*** Opening SELECTED PASSAGE ***

(b) Perform PCA on the 60 observations and plot the first two principal component score vectors. Use a different color to indicate the observations in each of the three classes. If the three classes appear separated in this plot, then continue on to part (c). If not, then return to part (a) and modify the simulation so that there is greater separation between the three classes. Do not continue to part (c) until the three classes show at least some separation in the first two principal component score vectors.
# Perform PCA
pr_sim <- prcomp(sim_data)
# Plot first two principal components
plot(pr_sim$x[,1], pr_sim$x[,2], col = true_labels, pch = 19,
xlab = "PC1", ylab = "PC2", main = "PCA of Simulated Data")
legend("topright", legend = paste("Class", 1:3), col = 1:3, pch = 19)
Explanation: This performs PCA and plots the first two principal components with different colors for each class.
(c) Perform K-means clustering of the observations with K =3. How well do the clusters that you obtained in K-means clustering compare to the true class labels? Hint: You can use the table() function in R to compare the true class labels to the class labels obtained by clustering. Be careful how you interpret the results: K-means clustering will arbitrarily number the clusters, so you cannot simply check whether the true class labels and clustering labels are the same.
# Perform K-means with K=3
km3 <- kmeans(sim_data, centers = 3, nstart = 25)
# Compare with true labels
table(km3$cluster, true_labels)
## true_labels
## 1 2 3
## 1 0 0 20
## 2 0 20 0
## 3 20 0 0
Explanation: This performs K-means clustering with K=3 and compares results to true class labels.
(d) Perform K-means clustering with K =2. Describe your results.
# Perform K-means with K=2
km2 <- kmeans(sim_data, centers = 2, nstart = 25)
# Compare with true labels
table(km2$cluster, true_labels)
## true_labels
## 1 2 3
## 1 20 0 0
## 2 0 20 20
Explanation: This performs K-means clustering with K=2 to observe how classes are merged.

*** Closing SELECTED PASSAGE ***
*** Opening DATA SUPPLIED ***

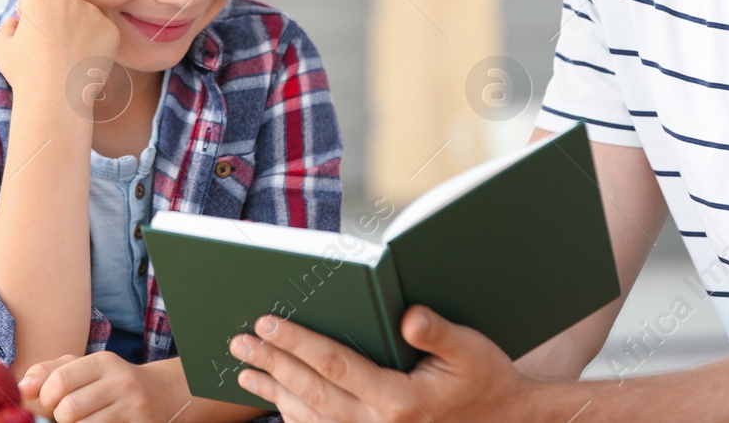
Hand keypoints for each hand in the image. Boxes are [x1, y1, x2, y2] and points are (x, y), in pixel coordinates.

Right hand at [0, 0, 120, 98]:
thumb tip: (17, 21)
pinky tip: (81, 59)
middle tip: (48, 45)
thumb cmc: (25, 75)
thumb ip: (7, 27)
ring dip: (74, 26)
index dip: (26, 9)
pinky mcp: (110, 29)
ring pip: (81, 12)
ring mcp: (93, 12)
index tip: (29, 30)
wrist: (56, 100)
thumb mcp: (2, 48)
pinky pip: (99, 29)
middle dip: (52, 15)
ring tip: (65, 55)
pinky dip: (92, 41)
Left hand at [20, 351, 168, 421]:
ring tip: (82, 420)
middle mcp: (121, 382)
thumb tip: (21, 388)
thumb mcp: (83, 367)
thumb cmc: (109, 382)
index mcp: (103, 362)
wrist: (160, 394)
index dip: (45, 397)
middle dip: (60, 418)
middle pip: (68, 410)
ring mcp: (133, 408)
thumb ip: (49, 372)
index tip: (50, 401)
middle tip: (67, 415)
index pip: (60, 381)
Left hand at [229, 306, 559, 422]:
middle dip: (272, 363)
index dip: (297, 342)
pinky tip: (277, 399)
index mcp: (400, 401)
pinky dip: (295, 416)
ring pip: (310, 418)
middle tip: (239, 341)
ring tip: (245, 370)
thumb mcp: (471, 349)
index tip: (267, 322)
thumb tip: (407, 315)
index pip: (334, 365)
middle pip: (311, 392)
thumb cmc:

*** Closing DATA SUPPLIED ***

• INSTRUCTIONS TO FOLLOW
Rewrite the clustering exercise starting with "# Plot first" and going on through "are the same.", putting "bottomright" in place of "topright".

• WRITTEN RESPONSE
# Plot first two principal components
plot(pr_sim$x[,1], pr_sim$x[,2], col = true_labels, pch = 19,
xlab = "PC1", ylab = "PC2", main = "PCA of Simulated Data")
legend("bottomright", legend = paste("Class", 1:3), col = 1:3, pch = 19)
Explanation: This performs PCA and plots the first two principal components with different colors for each class.
(c) Perform K-means clustering of the observations with K =3. How well do the clusters that you obtained in K-means clustering compare to the true class labels? Hint: You can use the table() function in R to compare the true class labels to the class labels obtained by clustering. Be careful how you interpret the results: K-means clustering will arbitrarily number the clusters, so you cannot simply check whether the true class labels and clustering labels are the same.